Photographs by Bloomberg News/PETER FOLEY
Rep. Chris Collins, R-N.Y., (center) exits federal court Wednesday in New York after he and his son were indicted on charges of insider trading.
Friday, August 10, 2018
WASHINGTON -- Five House members bought shares of an Australian biotechnology company in January 2017 that's at the center of an insider trading indictment of New York Republican Chris Collins, congressional financial disclosures show.
Collins, who represents a district in western New York, is the only lawmaker accused by prosecutors of wrongdoing, which stems from his role on Innate Immunotherapeutics Ltd.'s board, not his position in the House.
But the allegations against him, along with the other lawmakers' holdings, highlight how members of Congress face few restrictions on their investments, creating the potential for conflicts of interest, or the appearance of a conflict.
At least one of the lawmakers, John Culberson of Texas, reported selling his holdings a few weeks before the company was privately informed in June 2017 of negative results from a clinical drug trial. When the news was announced, the company's share price tanked. He said in a statement Wednesday that he didn't have any inside information when he sold.
The other lawmakers, all Republicans -- Mike Conaway of Texas, Doug Lamborn of Colorado, Markwayne Mullin of Oklahoma, and Billy Long of Missouri -- either still hold the stock or didn't sell it in the weeks prior to the public announcement of the negative trial results.
Collins, one of the biotechnology company's largest shareholders, served on the board and had access to information that wasn't public. He is accused of tipping off his son about the trial results for a drug to treat a form of multiple sclerosis, according to federal prosecutors in New York.
His son Cameron Collins then passed along the information to others. The son and others who received the tip sold more than 1.78 million shares in the days before the trial results were announced, avoiding losses of $768,000, according to the indictment.
Unlike executive branch officials who must resign from outside positions and divest assets that could pose conflicts of interest, Congress relies on public disclosure as the main mechanism for keeping lawmakers honest.
"There are very few restrictions on members of Congress," said Larry Noble, a former general counsel of the Federal Election Commission. He said lawmakers only have to recuse themselves from voting on legislation that specifically benefits a personal investment. "The rationale for it is that almost anything you can do will affect business. It presents real conflicts."

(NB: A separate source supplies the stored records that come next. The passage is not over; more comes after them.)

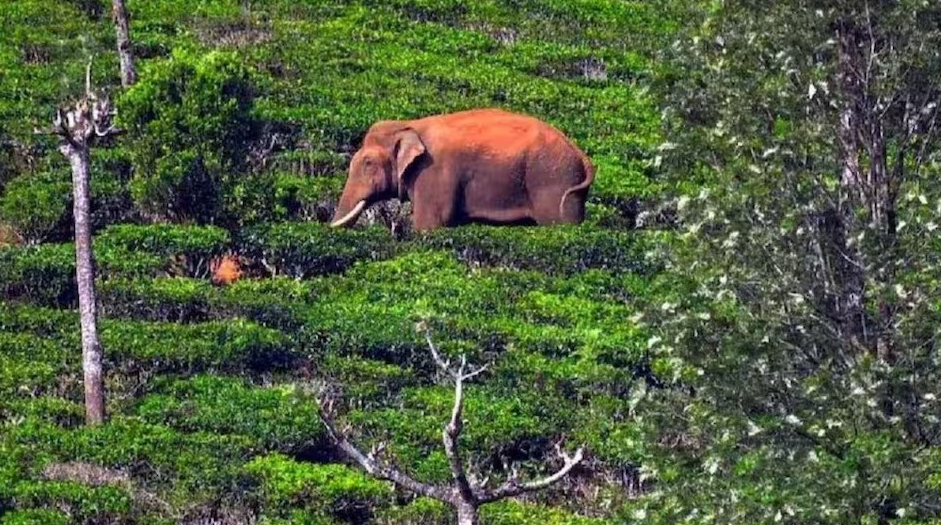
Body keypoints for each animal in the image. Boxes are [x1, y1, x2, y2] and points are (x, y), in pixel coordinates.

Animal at [328, 107, 596, 228]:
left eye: (368, 163)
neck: (410, 124)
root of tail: (582, 156)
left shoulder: (433, 172)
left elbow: (430, 224)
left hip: (553, 181)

In 2012, Congress tried to address some of the problems by passing the Stock Act, a measure that made it illegal for members of Congress and federal officials to trade on nonpublic information about pending regulatory or legislative decisions.
Congress should go further and consider banning lawmakers from serving on boards of public companies and trading individual stocks, said Virginia Canter, chief ethics counsel at Citizens for Responsibility and Ethics in Washington.

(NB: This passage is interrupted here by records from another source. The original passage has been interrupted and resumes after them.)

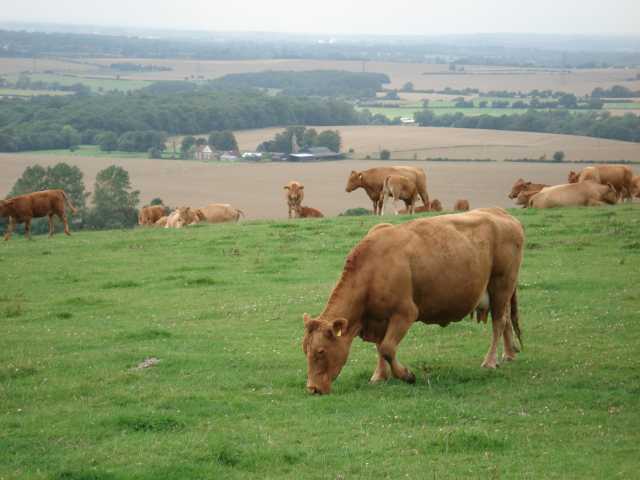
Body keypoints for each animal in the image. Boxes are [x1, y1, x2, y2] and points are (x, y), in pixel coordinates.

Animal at [302, 208, 524, 396]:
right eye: (305, 350)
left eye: (321, 351)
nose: (312, 388)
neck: (372, 269)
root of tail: (502, 213)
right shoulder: (378, 319)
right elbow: (380, 347)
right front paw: (379, 376)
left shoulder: (405, 313)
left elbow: (387, 348)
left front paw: (406, 375)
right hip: (501, 293)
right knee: (505, 320)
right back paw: (509, 354)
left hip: (501, 285)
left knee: (499, 323)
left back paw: (490, 361)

"They have an inherent conflict of interest in that their duty as a member of the board is to maximize profit, and their duty to the public is to maximize the public good," Canter said.
Even with the additional disclosures, members of Congress face fewer restrictions than those in sensitive positions in the private sector. Wall Street banks typically require employees to disclose all personal investments and get pre-approval for any new purchases and sales. Some firms, including Goldman Sachs Group Inc. and HSBC Holdings PLC, have gone even further, banning certain workers from trading individual stocks.
Innate Immunotherapeutics lost more than 90 percent of its value the day after the company reported that its trial for a multiple sclerosis treatment had failed. The losses followed a more than 10-fold run-up in the shares during 2016 as investors bet the company would succeed.
Collins, his son and another defendant pleaded innocent in a federal court appearance in Manhattan.
"We will answer the charges filed against Congressman Collins in court and will mount a vigorous defense to clear his good name," said Jonathan Barr and Jonathan New, attorneys for Collins.